# 20 Confidence and Intervals

Some quick definitions to begin. Let’s say we have made an estimate from a model. To keep things simple, it could just be the sample mean.

A *Confidence interval* is the range within which we would expect the ‘true’
value to fall, 95% of the time, if we replicated the study.

A *Prediction interval* is the range within which we expect 95% of new
observations to fall. If we’re considering the prediction interval for a
specific point prediction (i.e. where we set predictors to specific values),
then this interval woud be for new observations *with the same predictor
values*.

A Bayesian *Credible interval* is the range of values within which we are 95%
sure the true value lies, based on our prior knowledge and the data we have
collected.

### The problem with confidence intervals

Confidence intervals are helpful when we want to think about how *precise our
estimate* is. For example, in an RCT we will want to estimate the difference
between treatment groups, and it’s conceivable we would to want to know, for
example, the range within which the true effect would fall 95% of the time if we
replicated our study many times (although in reality, this isn’t a question many
people would actually ask).

If we run a study with small N, intuitively we know that we have less information about the difference between our RCT treatments, and so we’d like the CI to expand accordingly.

So — all things being equal — the confidence interval reduces as we collect more data.

The problem with confidence intervals comes about because many researchers and clinicians read them incorrectly. Typically, they either:

Forget that the CI represents only the

*precision of the estimate*. The CI*doesn’t*reflect how good our predictions for new observations will be.Misinterpret the CI as the range in which we are 95% sure the true value lies.

### Forgetting that the CI depends on sample size.

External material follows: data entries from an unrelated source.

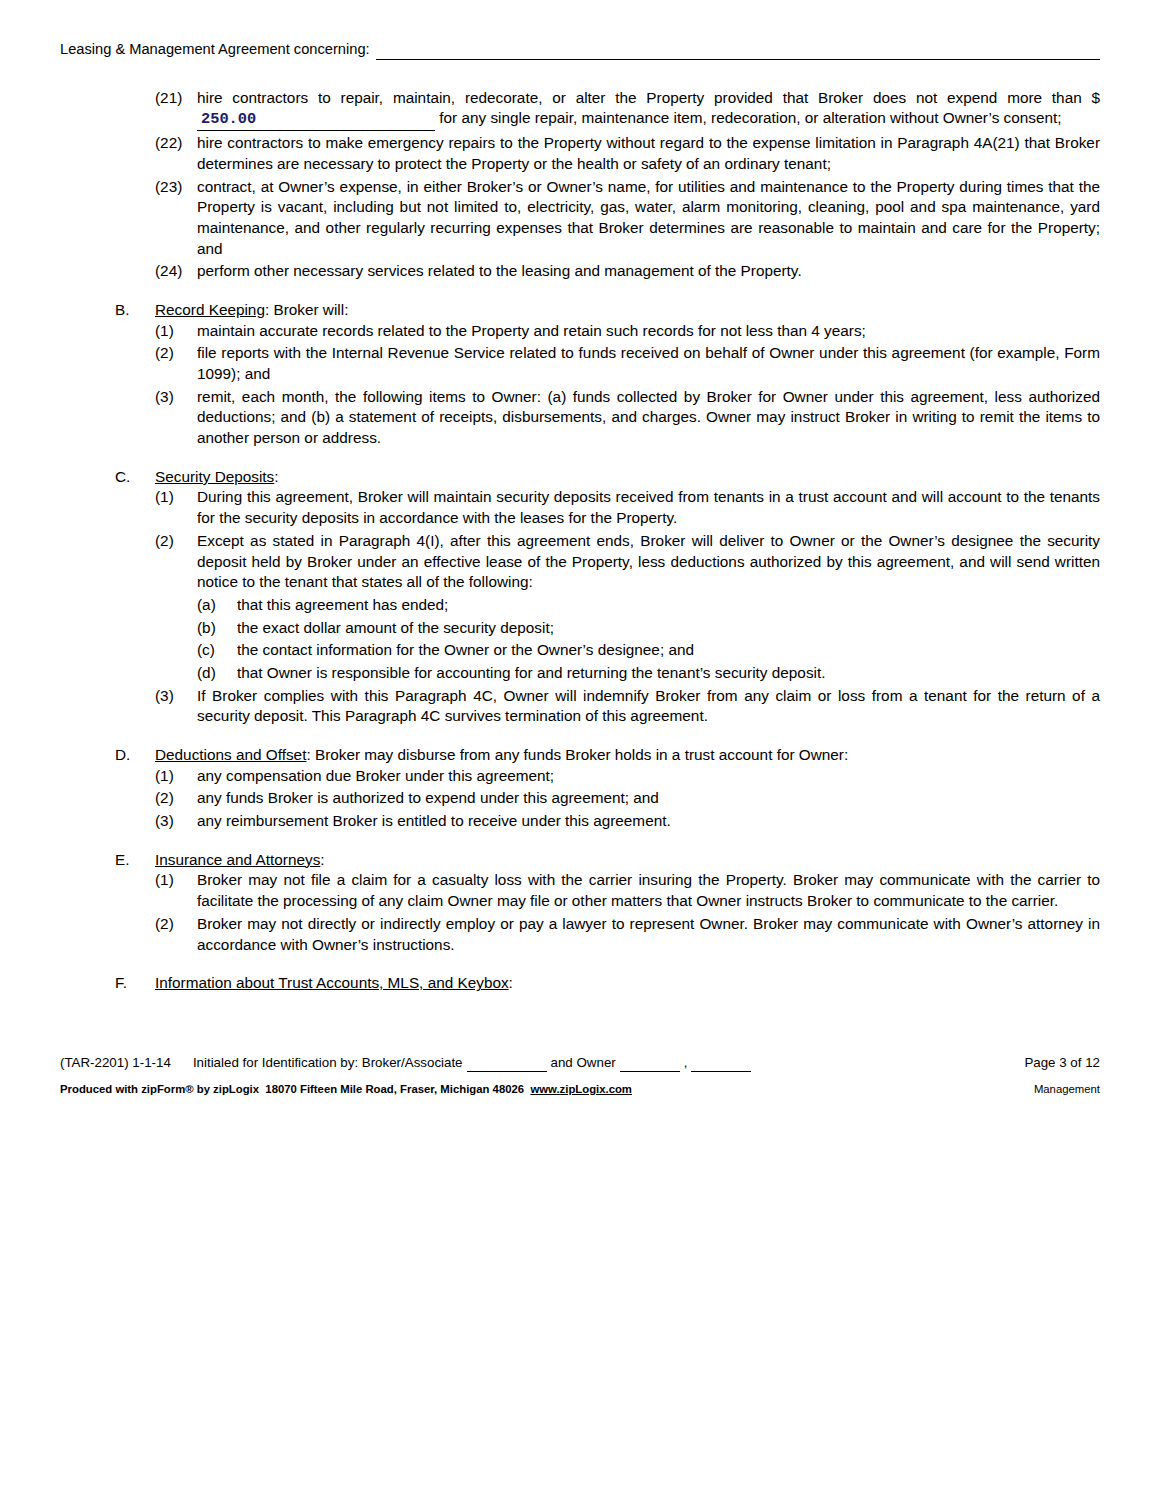Leasing & Management Agreement concerning:
(21) hire contractors to repair, maintain, redecorate, or alter the Property provided that Broker does not expend more than $ 250.00 for any single repair, maintenance item, redecoration, or alteration without Owner’s consent;
(22) hire contractors to make emergency repairs to the Property without regard to the expense limitation in Paragraph 4A(21) that Broker determines are necessary to protect the Property or the health or safety of an ordinary tenant;
(23) contract, at Owner’s expense, in either Broker’s or Owner’s name, for utilities and maintenance to the Property during times that the Property is vacant, including but not limited to, electricity, gas, water, alarm monitoring, cleaning, pool and spa maintenance, yard maintenance, and other regularly recurring expenses that Broker determines are reasonable to maintain and care for the Property; and
(24) perform other necessary services related to the leasing and management of the Property.
B. Record Keeping: Broker will:
(1) maintain accurate records related to the Property and retain such records for not less than 4 years;
(2) file reports with the Internal Revenue Service related to funds received on behalf of Owner under this agreement (for example, Form 1099); and
(3) remit, each month, the following items to Owner: (a) funds collected by Broker for Owner under this agreement, less authorized deductions; and (b) a statement of receipts, disbursements, and charges. Owner may instruct Broker in writing to remit the items to another person or address.
C. Security Deposits:
(1) During this agreement, Broker will maintain security deposits received from tenants in a trust account and will account to the tenants for the security deposits in accordance with the leases for the Property.
(2) Except as stated in Paragraph 4(I), after this agreement ends, Broker will deliver to Owner or the Owner’s designee the security deposit held by Broker under an effective lease of the Property, less deductions authorized by this agreement, and will send written notice to the tenant that states all of the following:
(a) that this agreement has ended;
(b) the exact dollar amount of the security deposit;
(c) the contact information for the Owner or the Owner’s designee; and
(d) that Owner is responsible for accounting for and returning the tenant’s security deposit.
(3) If Broker complies with this Paragraph 4C, Owner will indemnify Broker from any claim or loss from a tenant for the return of a security deposit. This Paragraph 4C survives termination of this agreement.
D. Deductions and Offset: Broker may disburse from any funds Broker holds in a trust account for Owner:
(1) any compensation due Broker under this agreement;
(2) any funds Broker is authorized to expend under this agreement; and
(3) any reimbursement Broker is entitled to receive under this agreement.
E. Insurance and Attorneys:
(1) Broker may not file a claim for a casualty loss with the carrier insuring the Property. Broker may communicate with the carrier to facilitate the processing of any claim Owner may file or other matters that Owner instructs Broker to communicate to the carrier.
(2) Broker may not directly or indirectly employ or pay a lawyer to represent Owner. Broker may communicate with Owner’s attorney in accordance with Owner’s instructions.
F. Information about Trust Accounts, MLS, and Keybox:
(TAR-2201) 1-1-14 Initialed for Identification by: Broker/Associate and Owner ,
Page 3 of 12
Produced with zipForm® by zipLogix 18070 Fifteen Mile Road, Fraser, Michigan 48026 www.zipLogix.com Management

By forgetting that the CI contracts as the sample size increases, researchers can become overconfident about their ability to predict new observations. Imagine that we sample data from two populations with the same mean, but different variability:

```
set.seed(1234)
df <- expand.grid(v=c(1,3,3,3), i=1:1000) %>%
as_data_frame %>%
mutate(y = rnorm(length(.$i), 100, v)) %>%
mutate(samp = factor(v, labels=c("Low variability", "High variability")))
Warning: `as_data_frame()` is deprecated, use `as_tibble()` (but mind the new semantics).
This warning is displayed once per session.
```

```
df %>%
ggplot(aes(y)) +
geom_histogram() +
facet_grid(~samp) +
scale_color_discrete("")
`stat_bin()` using `bins = 30`. Pick better value with `binwidth`.
```

- If we sample 100 individuals from each population the confidence interval around the sample mean would be wider in the high variability group.

If we increase our sample size we would become more confident about the location of the mean, and this confidence interval would shrink.

But imagine taking a single *new sample* from either population. These samples
would be new grey squares, which we place on the histograms above. It does not
matter how much extra data we have collected in group B or how sure what the
mean of the group is: *We would always be less certain making predictions for
new observations in the high variability group*.

The important insight here is that *if our data are noisy and highly variable we
can never make firm predictions for new individuals, even if we collect so much
data that we are very certain about the location of the mean*.